Structural Inference: Interpreting Small Language Models with Susceptibilities

This paper introduces a linear response framework that models neural networks as Bayesian statistical mechanical systems to efficiently compute susceptibility-based attribution scores, revealing a low-rank structure that isolates functional modules like multigram and induction heads in small transformers.

Garrett Baker, George Wang, Jesse Hoogland, Daniel Murfet

Published Tue, 10 Ma
📖 4 min read☕ Coffee break read

Imagine a neural network (like a small AI brain) as a complex, living ecosystem inside a black box. We know it can write code, tell jokes, and solve math problems, but we have no idea how the tiny gears inside are turning to make those decisions.

This paper introduces a new way to peek inside that black box, called Structural Inference. Instead of trying to take the machine apart piece by piece (which is hard and messy), the authors use a concept borrowed from physics called Susceptibility.

Here is the simple breakdown using everyday analogies:

1. The Core Idea: The "Magnetic" Test

In physics, if you put a piece of iron near a magnet, it gets pulled toward it. If you put a piece of wood near a magnet, nothing happens. Scientists measure this "pull" to understand what the object is made of. This pull is called magnetic susceptibility.

The authors treat the AI model like a piece of metal and the data (the text it was trained on) like the magnet.

  • The Experiment: They slightly change the "flavor" of the data the AI sees. For example, they mix in a little bit of GitHub code or legal documents into the AI's usual diet of random internet text.
  • The Reaction: They watch how the AI's internal parts (specifically, the "attention heads," which are like little specialized workers) react to this change.
  • The Measurement: If a specific worker suddenly gets very excited or very quiet when you add code to the mix, that worker has a high "susceptibility" to code.

2. The Two Types of Reactions: "Expression" vs. "Suppression"

The paper discovers that these internal workers don't just react; they have personalities. They either express (encourage) or suppress (inhibit) certain patterns.

  • Expression (The Cheerleader): Imagine a worker who loves a specific pattern, like a repeated phrase ("The cat sat on the mat... The cat sat on the..."). When the AI sees this pattern, this worker says, "Yes! Predict the next word 'mat'!"
    • In the paper: This is a negative susceptibility. It means the worker is helping the pattern happen.
  • Suppression (The Bouncer): Imagine a worker who hates that same pattern.

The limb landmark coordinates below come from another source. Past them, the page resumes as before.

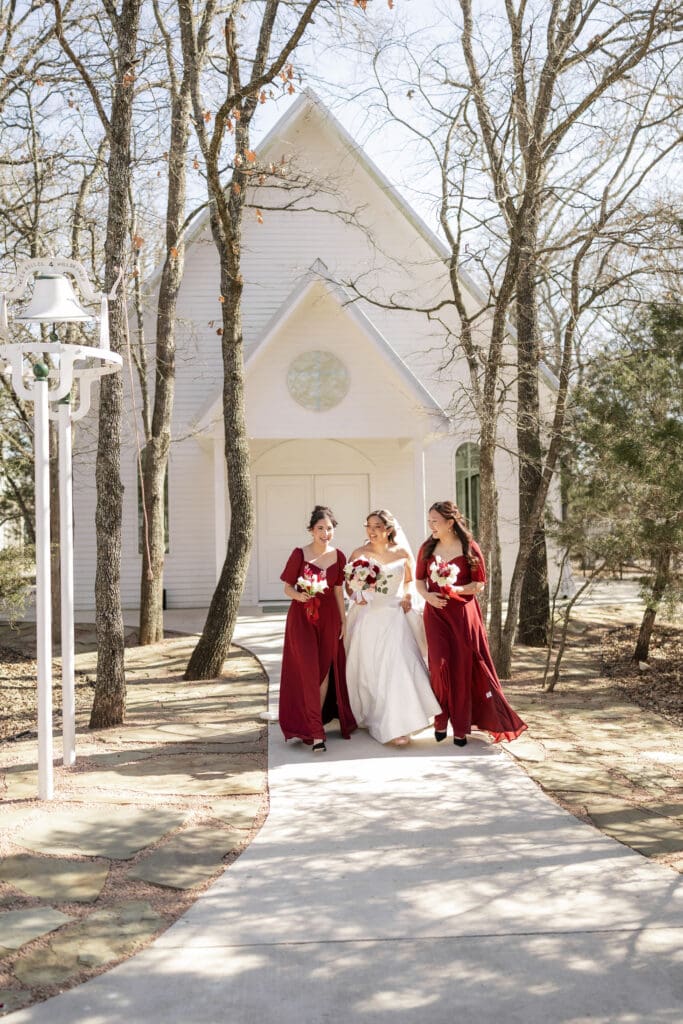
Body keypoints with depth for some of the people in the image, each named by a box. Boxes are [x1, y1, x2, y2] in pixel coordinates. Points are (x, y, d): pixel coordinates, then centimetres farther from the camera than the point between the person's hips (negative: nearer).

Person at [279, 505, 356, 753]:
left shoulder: (338, 557, 3)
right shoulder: (299, 554, -7)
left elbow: (338, 591, 11)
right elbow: (287, 587, -3)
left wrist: (343, 620, 10)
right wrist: (299, 595, -24)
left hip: (328, 618, 3)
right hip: (302, 618, -3)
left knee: (326, 671, 8)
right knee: (308, 673, -7)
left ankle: (317, 721, 25)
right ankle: (315, 732, -3)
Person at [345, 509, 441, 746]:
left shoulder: (402, 553, 1)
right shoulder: (359, 554, -1)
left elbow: (410, 580, 17)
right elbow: (348, 584, 9)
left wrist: (407, 597, -1)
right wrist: (355, 595, -12)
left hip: (393, 617, 0)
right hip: (365, 617, 0)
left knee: (397, 667, -9)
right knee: (367, 670, 2)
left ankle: (398, 726, 0)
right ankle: (369, 717, 17)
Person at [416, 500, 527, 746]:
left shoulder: (469, 548, -4)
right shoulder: (427, 549, 6)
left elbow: (479, 585, -3)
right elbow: (419, 580, 13)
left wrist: (455, 590, -18)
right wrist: (427, 595, -7)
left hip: (463, 614, -2)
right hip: (436, 613, 2)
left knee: (463, 668, 1)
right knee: (440, 665, -9)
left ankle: (460, 729, 13)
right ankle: (441, 721, 12)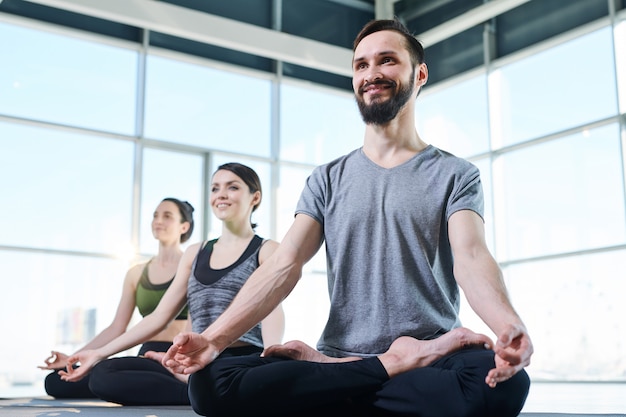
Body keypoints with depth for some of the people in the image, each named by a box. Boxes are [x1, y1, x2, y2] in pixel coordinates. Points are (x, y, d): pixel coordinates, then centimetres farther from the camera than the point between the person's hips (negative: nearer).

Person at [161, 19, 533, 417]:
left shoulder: (455, 175, 6)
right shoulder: (327, 180, 14)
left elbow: (471, 257, -12)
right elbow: (285, 264, 1)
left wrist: (509, 324, -36)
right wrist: (214, 338, -16)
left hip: (432, 357, -2)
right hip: (339, 353, 3)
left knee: (504, 383, -38)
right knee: (210, 380, -24)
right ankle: (397, 366, -16)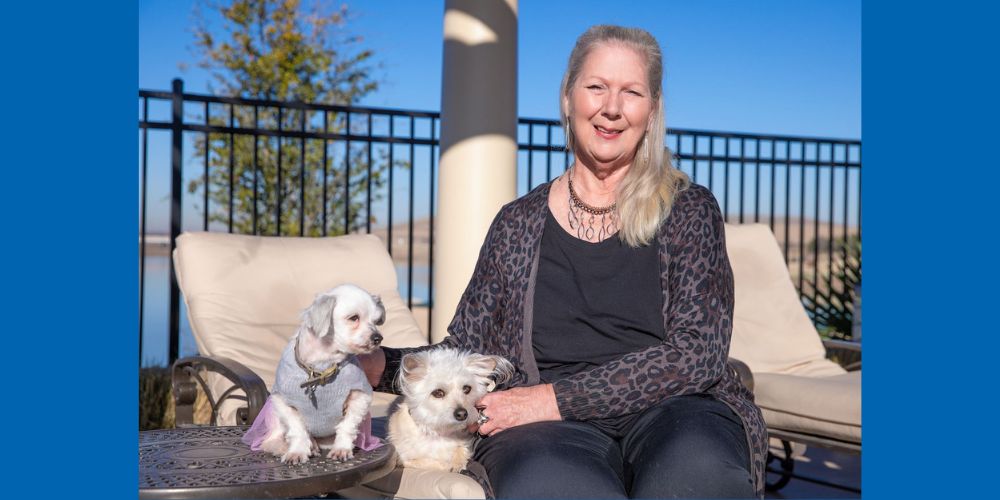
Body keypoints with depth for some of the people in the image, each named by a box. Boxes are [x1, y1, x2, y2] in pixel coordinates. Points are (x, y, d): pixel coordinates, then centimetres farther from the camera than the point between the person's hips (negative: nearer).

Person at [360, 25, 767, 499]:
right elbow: (467, 353, 15)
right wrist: (379, 365, -5)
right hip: (546, 430, 0)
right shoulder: (518, 223, 14)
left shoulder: (687, 211, 8)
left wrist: (557, 399, -13)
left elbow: (696, 351, -4)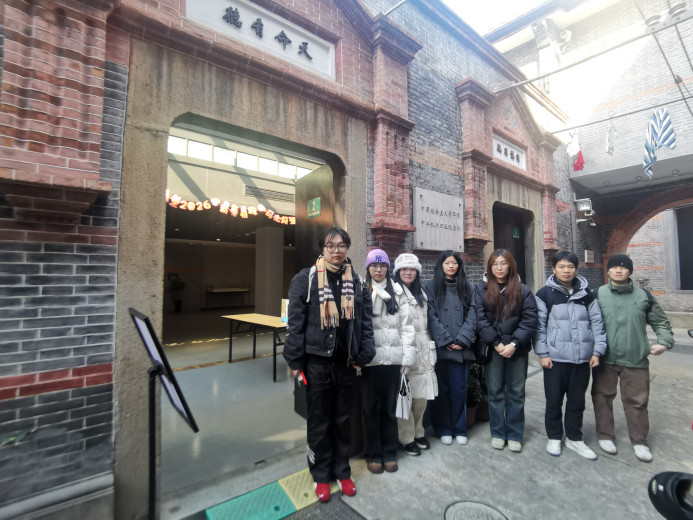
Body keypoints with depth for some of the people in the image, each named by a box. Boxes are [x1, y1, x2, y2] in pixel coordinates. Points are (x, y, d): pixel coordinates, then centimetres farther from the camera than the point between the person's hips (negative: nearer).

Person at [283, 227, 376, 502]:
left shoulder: (356, 282, 4)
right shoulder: (305, 279, -7)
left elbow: (365, 321, 6)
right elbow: (295, 322, -7)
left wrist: (363, 356, 0)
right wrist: (295, 361, -8)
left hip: (346, 362, 3)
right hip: (317, 362, -3)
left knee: (343, 419, 18)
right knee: (319, 421, 13)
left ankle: (342, 472, 39)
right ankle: (321, 475, 35)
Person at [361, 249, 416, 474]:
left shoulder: (397, 291, 7)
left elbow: (406, 325, 5)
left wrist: (407, 356, -1)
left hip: (392, 357, 2)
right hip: (369, 358, -2)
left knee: (390, 407, 14)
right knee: (371, 407, 11)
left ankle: (389, 453, 31)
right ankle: (373, 454, 29)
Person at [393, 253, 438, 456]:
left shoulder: (421, 294, 18)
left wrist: (430, 348, 19)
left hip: (422, 351, 7)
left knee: (422, 394, 12)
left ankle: (418, 431, 31)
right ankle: (406, 437, 17)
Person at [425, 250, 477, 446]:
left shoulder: (468, 287, 11)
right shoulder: (431, 286, 3)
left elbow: (472, 316, 3)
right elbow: (432, 317, -4)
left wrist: (462, 340, -8)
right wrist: (446, 340, -9)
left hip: (461, 348, 2)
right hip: (440, 347, -1)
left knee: (459, 389, 5)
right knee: (442, 389, 8)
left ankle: (459, 429, 24)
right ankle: (443, 429, 24)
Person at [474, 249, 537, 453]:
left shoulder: (523, 290, 3)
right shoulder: (481, 289, 1)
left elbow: (530, 319, -5)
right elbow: (480, 319, -6)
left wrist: (514, 344, -14)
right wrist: (496, 343, -12)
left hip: (517, 349, 1)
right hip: (493, 348, 0)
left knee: (517, 392, 10)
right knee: (495, 391, 9)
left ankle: (515, 435, 25)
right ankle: (497, 433, 24)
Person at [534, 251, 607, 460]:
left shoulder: (586, 294, 7)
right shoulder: (545, 293, -4)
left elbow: (597, 323, 9)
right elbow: (539, 325, -4)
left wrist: (597, 351, 2)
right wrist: (542, 353, -8)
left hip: (582, 357, 3)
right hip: (555, 357, -3)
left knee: (577, 400, 14)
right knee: (554, 400, 8)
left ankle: (574, 438, 32)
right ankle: (554, 437, 27)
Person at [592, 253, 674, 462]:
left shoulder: (644, 296, 3)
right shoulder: (598, 294, -4)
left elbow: (660, 321, 12)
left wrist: (664, 341, -4)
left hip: (635, 359, 2)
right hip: (605, 359, -1)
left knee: (637, 400, 11)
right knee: (603, 397, 10)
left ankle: (639, 441, 29)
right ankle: (605, 435, 27)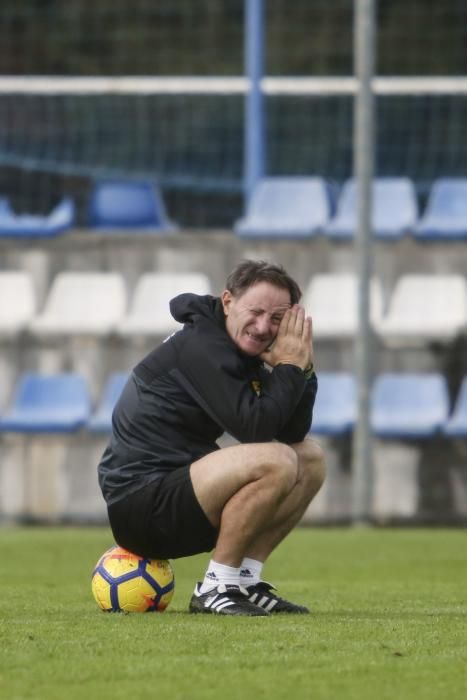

When the AI sees the repeated phrase, this worker says, "No! Don't predict 'mat'! That's too predictable!"
    • In the paper: This is a positive susceptibility. It means the worker is actively trying to stop the pattern.

Analogy: Think of a band playing a song.

  • The Expression workers are the musicians playing the melody.
  • The Suppression workers are the sound engineers turning down the volume on a specific instrument because it's too loud or distracting.
  • The paper shows that to understand the song, you need to know who is playing and who is muting what.

3. The Big Discovery: Finding the "Induction Circuit"

The authors applied this method to a small AI model (3 million parameters, which is tiny by today's standards) and found something amazing.

By looking at how different workers reacted to different data "flavors," they could group the workers into teams based on their jobs. They successfully identified a famous team known as the "Induction Circuit."

  • What is the Induction Circuit? It's a specific group of workers that allows the AI to learn from context. If you write "The capital of France is Paris. The capital of Spain is...", this circuit helps the AI figure out the next word is "Madrid" because it recognizes the pattern.
  • The Result: The paper didn't just guess where this circuit was; it mathematically proved it by showing that these specific workers react strongly to "induction patterns" in the data, while other workers react to different things (like word endings or brackets).

4. Why This Matters

Before this, finding these internal circuits was like trying to find a specific needle in a haystack by looking at the whole haystack. You had to guess, break things, and hope for the best.

This new method is like using a metal detector.

  • You don't need to dig up the whole beach.
  • You just scan the surface with a specific signal (a change in data).
  • The detector beeps exactly where the "metal" (the functional circuit) is hidden.

Summary

The paper says: "Don't just look at what the AI says; watch how it reacts when you change the world it lives in."

By treating the AI like a physical object that reacts to external forces (data changes), the authors created a map of the AI's internal brain. They found that the AI is organized into specialized teams, some of which act as cheerleaders for patterns and others as bouncers, and this new "susceptibility" tool is a powerful way to find them without breaking the machine.